The ESAs focus on ways to introduce simple and clear categories for financial products. The simplifications consist of two voluntary product categories, “sustainable” and “transition”, that financial market participants should use to ensure consumers understand the purpose of the products. The rules for the categories should have a clear objective and criteria to reduce greenwashing risks.
The ESAs recommend that the European Commission consider the introduction of a sustainability indicator that would grade financial products such as investment funds, life insurance and pension products.

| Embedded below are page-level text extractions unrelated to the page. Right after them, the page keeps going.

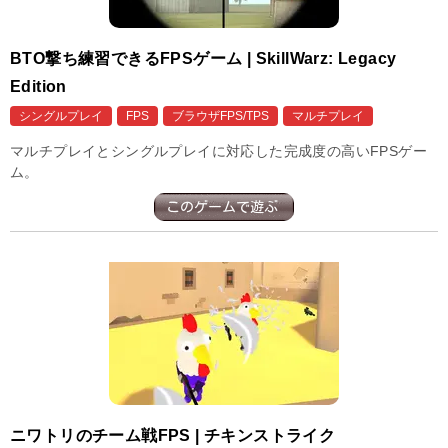
BTO撃ち練習できるFPSゲーム | SkillWarz: Legacy
Edition
シングルプレイ
FPS
ブラウザFPS/TPS
マルチプレイ
マルチプレイとシングルプレイに対応した完成度の高いFPSゲー
ム。
ニワトリのチーム戦FPS | チキンストライク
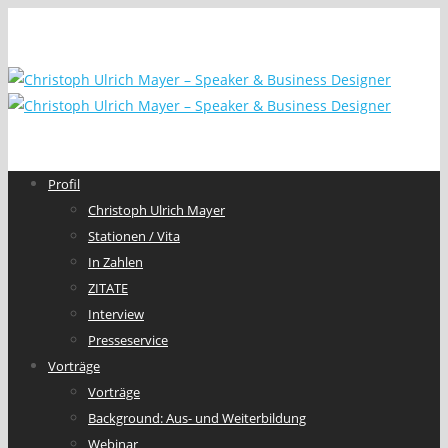
Profil
Christoph Ulrich Mayer
Stationen / Vita
In Zahlen
ZITATE
Interview
Presseservice
Vorträge
Vorträge
Background: Aus- und Weiterbildung
Webinar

In addition, the Opinion also covers the following areas:
- appropriate disclosures for products outside the two categories to reduce greenwashing
- improvements to the definition of sustainable investments
- simplification to the way disclosures are presented to investors
- technical suggestions including on which products should fall under the scope of SFDR and on how to improve disclosures regarding the negative impact of investments on people and the environment
- the need to conduct consumer testing before putting forward any policy proposals to review the SFDR, such as to introduce a categorisation system and/or an indicator.
On 19 June 2024, the Network for Greening the Financial System (NGFS) issued the second edition of its guide on climate-related disclosure for central banks.

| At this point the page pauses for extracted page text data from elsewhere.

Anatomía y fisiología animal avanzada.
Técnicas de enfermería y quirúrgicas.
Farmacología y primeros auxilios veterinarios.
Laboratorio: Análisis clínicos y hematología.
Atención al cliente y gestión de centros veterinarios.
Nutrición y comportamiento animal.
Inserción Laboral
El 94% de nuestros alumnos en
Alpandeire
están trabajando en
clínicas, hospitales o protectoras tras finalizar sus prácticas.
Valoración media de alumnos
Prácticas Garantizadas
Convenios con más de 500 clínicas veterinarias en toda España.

The second edition builds on experience gathered by NGFS members that have already published climate-related disclosure reports. The guide includes a new chapter on metrics and targets to align the guide’s structure with the four-pillar framework of the TCFD. The guide also provides additional support in disclosure of internal operations, building on research conducted by the subgroup Greening Central Banks’ Own Operations within the workstream Net Zero for Central Banks.
The Guide’s main objective is to offer practical support and inspiration to central banks that are taking their first steps in climate related disclosure. In addition, the NGFS hopes that it can provide insights for those that are already at an advanced state.
Additional work lies ahead in the preparation of recommendations on nature-related disclosure and transition planning as well as a broader disclosure on sustainability-related risks and opportunities. The NGFS welcomes the ongoing work of the Taskforce on Nature-related Financial Disclosures and that of the International Sustainability Standards Board to unify global sustainability reporting rules.